Morena quiere que el INE garantice la democracia con un presupuesto mísero y le pide administrarlo igual que la pobre Bartola de Chava Flores, quien con dos pesos debía pagar la renta, el teléfono, la luz, el gasto, el alipús, el servicio doméstico y ahorrar para un abrigo de visón.

En vez de aprobar los 3 mil 830 millones de pesos que requiere para el proceso de revocación de mandato más mil 913 para otra posible consulta (que pudieran promover el Presidente, las cámaras legislativas o la ciudadanía), o sea 5 mil 743, morenistas y morenianos impusieron en el Presupuesto de Egresos que solo se le den tristes 830 y medio millones de pesos. Interesados en insultar y descalificar al consejero presidente Lorenzo Córdova, a quien el viernes tendieron una celada disfrazada de “invitación” para escuchar las razones de su solicitud para los gastos del próximo año, desoyeron que la consulta de revocación implica “la misma calidad técnica y las condiciones de legalidad y certeza que caracterizan a los procesos electorales (…).

Es un ejercicio equiparable a una elección federal y, por ello, los requerimientos presupuestales son altos.

Para 2022, a diferencia de la consulta popular del 1 de agosto (la del juicio político), no se contará con la inercia que supuso la elección federal que permitió aprovechar muchos de sus gastos”, sino que se partirá de cero.

Ya se diseña la boleta, se definen calendarios y cronogramas, y se planean las tareas de capacitación y organización. Eso entraña que esta especie de elección presidencial pero al revés (el fin constitucional es preguntar si se quiere que el Presidente deje el cargo por pérdida de confianza): se realizará en las 32 entidades, en los 300 distritos electorales, convocando a casi 92 y medio millones de ciudadanos de la lista nominal; se instalarán 161 mil 400 casillas; se visitará a 12 millones de personas en sus domicilios; se contratará a 37 mil 851 capacitadores y asistentes electorales y se invitará a medio millón de empadronados para recibir y contar los votos (por el “sí” o el “no”).
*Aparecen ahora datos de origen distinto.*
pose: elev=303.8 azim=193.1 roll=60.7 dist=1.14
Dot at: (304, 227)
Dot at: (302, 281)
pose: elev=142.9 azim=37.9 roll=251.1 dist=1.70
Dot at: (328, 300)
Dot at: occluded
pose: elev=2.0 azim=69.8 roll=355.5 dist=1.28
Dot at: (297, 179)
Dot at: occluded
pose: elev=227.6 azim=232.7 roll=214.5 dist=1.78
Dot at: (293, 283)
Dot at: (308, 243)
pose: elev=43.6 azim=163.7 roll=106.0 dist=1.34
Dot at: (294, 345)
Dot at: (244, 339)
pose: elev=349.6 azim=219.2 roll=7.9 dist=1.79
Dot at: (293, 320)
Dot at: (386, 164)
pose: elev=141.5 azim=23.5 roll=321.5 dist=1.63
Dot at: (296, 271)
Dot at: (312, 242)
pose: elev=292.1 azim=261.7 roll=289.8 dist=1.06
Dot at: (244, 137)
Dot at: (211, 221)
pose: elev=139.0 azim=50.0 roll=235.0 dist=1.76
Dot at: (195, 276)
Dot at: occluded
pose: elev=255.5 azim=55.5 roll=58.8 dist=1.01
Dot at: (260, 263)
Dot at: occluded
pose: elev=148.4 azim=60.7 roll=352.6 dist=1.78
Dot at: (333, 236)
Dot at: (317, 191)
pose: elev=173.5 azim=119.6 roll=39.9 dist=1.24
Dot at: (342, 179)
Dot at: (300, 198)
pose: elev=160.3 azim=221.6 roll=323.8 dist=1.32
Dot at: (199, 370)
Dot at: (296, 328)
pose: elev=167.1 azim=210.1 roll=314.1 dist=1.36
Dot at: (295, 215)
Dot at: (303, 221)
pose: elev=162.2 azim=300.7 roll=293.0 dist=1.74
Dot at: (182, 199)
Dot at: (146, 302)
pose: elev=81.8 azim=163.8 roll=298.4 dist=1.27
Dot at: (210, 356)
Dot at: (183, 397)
Córdova comentó: “Se ha dicho que estamos pidiendo más de mil millones de pesos de viáticos. Es para que la gente, los funcionarios, los capacitadores y asistentes, puedan recorrer el país. Es para ellos y para pagar justamente los salarios de ese personal, a quien nos debemos, porque gracias a ellos se pueden hacer las elecciones”. O sea que los 830 millones aprobados de los tres mil 830 solicitados (aparte costos de papelería, señalizaciones, urnas, monitoreo y demás) ni siquiera para eso alcanzarán.

La consulta inútil en que sus promotores buscan la ratificación y no la revocación de mandato será imposible de realizar si no se tiene con qué, pues aunque uno de sus detractores le dijo a Córdova que “el pueblo de México no necesita dinero para ganar elecciones”, quien lo requiere es el organismo del Estado que debe organizarlas. Todo hiede a pretexto para que no haya consulta y que se culpe al INE.